[Start of section]
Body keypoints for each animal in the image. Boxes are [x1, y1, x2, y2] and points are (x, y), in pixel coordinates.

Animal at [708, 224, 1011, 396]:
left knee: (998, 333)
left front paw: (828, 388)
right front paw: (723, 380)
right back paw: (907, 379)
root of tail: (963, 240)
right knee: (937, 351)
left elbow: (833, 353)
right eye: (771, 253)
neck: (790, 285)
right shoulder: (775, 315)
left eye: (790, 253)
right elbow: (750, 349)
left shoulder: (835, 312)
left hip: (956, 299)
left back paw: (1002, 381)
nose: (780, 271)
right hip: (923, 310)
[End of section]
[Start of section]
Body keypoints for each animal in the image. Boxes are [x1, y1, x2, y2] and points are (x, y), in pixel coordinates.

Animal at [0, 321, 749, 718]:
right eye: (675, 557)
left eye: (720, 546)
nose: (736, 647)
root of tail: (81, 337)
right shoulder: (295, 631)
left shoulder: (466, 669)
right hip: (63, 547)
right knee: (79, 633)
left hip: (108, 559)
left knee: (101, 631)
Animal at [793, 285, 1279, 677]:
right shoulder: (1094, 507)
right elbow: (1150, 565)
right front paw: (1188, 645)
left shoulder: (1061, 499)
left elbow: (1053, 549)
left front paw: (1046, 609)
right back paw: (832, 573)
[End of section]
[Start of section]
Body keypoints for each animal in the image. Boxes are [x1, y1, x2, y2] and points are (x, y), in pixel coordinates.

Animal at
[End of section]
Activity:
Scan the listing above and tally the lines that include the string "shoulder". Write the total and nothing more.

Result of the exercise:
6